The park expanded rapidly, adding amusement rides and a new swimming pool, and enlarging the dance hall. Sunday schools and businesses were solicited to hold their annual picnics there. Every weekend the trolley and railroad advertised special holiday excursions to Hershey.

The community's most impressive tourist attractions were constructed during the town's 1930's building boom. The Depression provided Milton Hershey with the means, a sizeable labor force of unemployed workers, to carry out his large scale building plans. He was able to build at the lowest possible cost while helping the local economy by maintaining full employment.

The construction of the Community Theatre, Hotel, Park, Arena and Stadium transformed Hershey into a major tourist attraction, capable of entertaining thousands of people at a time.

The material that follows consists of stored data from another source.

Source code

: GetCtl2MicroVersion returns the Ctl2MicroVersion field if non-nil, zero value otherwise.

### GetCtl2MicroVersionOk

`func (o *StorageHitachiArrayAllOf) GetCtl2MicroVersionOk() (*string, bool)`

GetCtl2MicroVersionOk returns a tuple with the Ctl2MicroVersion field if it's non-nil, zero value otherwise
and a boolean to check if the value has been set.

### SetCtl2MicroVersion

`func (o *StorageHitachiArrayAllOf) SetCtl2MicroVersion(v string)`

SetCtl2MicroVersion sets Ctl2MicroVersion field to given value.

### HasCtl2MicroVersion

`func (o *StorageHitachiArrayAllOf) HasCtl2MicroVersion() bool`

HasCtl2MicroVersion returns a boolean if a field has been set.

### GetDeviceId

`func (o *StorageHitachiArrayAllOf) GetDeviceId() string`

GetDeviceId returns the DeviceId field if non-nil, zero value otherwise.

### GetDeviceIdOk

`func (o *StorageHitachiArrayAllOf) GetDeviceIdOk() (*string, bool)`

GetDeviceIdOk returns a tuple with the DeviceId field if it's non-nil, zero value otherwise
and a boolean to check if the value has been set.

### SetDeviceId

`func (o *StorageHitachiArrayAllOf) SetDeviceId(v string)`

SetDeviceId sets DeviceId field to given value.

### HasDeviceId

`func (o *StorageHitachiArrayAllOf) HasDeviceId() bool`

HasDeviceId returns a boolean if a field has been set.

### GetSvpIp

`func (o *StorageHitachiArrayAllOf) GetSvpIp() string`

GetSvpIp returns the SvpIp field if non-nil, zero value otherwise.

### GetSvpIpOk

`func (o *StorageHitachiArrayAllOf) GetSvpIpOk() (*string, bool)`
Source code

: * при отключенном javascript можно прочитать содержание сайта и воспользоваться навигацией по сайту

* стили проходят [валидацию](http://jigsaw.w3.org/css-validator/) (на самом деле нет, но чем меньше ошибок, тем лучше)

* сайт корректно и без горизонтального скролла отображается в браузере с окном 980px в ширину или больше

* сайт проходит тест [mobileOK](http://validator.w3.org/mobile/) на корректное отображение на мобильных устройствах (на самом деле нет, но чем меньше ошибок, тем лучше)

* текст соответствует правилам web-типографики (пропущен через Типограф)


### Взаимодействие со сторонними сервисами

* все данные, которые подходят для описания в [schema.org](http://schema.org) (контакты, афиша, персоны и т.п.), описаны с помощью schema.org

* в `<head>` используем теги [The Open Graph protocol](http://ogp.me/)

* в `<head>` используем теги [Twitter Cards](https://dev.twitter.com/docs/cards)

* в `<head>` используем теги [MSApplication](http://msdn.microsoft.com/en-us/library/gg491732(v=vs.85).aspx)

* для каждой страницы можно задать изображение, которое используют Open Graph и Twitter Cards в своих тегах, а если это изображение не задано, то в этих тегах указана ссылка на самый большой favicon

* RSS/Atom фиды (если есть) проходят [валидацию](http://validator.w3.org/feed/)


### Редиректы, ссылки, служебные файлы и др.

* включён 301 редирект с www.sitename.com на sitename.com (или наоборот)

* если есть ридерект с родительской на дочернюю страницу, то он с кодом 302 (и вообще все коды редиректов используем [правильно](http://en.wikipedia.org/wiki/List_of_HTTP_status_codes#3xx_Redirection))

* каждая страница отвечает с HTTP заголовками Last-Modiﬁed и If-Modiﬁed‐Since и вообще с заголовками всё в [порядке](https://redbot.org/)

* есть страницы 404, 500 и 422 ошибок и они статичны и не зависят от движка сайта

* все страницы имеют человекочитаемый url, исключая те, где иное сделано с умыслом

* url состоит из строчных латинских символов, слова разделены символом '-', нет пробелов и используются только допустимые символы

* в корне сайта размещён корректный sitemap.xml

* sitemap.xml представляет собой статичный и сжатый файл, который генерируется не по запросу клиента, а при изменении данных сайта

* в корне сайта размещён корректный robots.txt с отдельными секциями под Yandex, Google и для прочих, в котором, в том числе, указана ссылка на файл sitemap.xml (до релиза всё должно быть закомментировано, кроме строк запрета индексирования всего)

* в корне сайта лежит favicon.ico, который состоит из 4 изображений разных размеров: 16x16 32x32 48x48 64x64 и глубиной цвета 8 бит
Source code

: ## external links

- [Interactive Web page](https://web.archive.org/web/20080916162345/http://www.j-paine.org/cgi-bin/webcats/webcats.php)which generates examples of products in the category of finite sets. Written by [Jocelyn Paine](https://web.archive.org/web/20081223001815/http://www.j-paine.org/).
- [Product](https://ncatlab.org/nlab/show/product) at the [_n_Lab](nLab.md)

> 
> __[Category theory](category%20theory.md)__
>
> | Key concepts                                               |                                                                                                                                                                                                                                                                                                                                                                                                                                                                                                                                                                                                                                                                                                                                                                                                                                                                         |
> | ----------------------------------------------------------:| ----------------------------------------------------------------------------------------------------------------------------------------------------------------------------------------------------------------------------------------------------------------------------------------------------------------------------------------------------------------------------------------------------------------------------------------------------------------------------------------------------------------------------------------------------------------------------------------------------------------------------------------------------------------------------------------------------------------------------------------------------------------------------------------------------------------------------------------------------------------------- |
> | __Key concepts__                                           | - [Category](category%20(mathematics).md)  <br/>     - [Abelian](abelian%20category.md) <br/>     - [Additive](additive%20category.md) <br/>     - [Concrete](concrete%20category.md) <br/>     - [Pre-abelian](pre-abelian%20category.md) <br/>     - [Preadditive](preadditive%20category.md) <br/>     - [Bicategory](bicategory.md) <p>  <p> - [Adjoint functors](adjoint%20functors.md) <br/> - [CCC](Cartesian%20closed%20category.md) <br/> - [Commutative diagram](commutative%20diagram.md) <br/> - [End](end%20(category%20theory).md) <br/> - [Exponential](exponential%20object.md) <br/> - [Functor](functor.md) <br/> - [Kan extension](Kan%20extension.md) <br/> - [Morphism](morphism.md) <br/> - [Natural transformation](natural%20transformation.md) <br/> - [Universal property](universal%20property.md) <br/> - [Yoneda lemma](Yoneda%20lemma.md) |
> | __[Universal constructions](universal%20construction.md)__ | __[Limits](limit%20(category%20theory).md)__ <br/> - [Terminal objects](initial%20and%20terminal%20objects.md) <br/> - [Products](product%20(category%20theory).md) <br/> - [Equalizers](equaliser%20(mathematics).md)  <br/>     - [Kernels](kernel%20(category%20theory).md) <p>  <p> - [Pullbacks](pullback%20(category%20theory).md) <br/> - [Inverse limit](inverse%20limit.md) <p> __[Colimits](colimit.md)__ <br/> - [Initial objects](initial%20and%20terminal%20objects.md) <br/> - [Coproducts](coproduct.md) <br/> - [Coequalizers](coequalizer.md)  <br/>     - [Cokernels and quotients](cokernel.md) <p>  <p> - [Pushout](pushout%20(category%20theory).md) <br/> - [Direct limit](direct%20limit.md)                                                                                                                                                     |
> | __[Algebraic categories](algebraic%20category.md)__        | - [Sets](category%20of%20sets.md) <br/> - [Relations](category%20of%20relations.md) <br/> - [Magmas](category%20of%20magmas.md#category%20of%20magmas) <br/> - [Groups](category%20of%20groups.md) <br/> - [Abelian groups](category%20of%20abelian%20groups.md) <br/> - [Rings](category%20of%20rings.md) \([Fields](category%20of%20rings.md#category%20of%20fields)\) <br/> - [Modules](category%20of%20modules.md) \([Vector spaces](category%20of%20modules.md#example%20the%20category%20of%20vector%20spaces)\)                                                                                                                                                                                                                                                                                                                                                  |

By the end of the decade Hershey emerged as a nationally known tourist destination.

The Dream Continues

Since Milton Hershey's death in 1945 tourism has become increasingly important to the Hershey community. Most of the support services originally provided by Mr. Hershey, and managed by Hershey Estates, have been sold to private interests. Hershey Estates, now HERCO, Inc., has concentrated on developing its resorts and recreational facilities. Today, these attractions, as well as the chocolate factory, draw millions of visitors to Hershey each year.

From: Cassidy, Pamela and Harrison, Eliza, One Man's Vision: Hershey, A Model Town. Hershey Museum, 1988.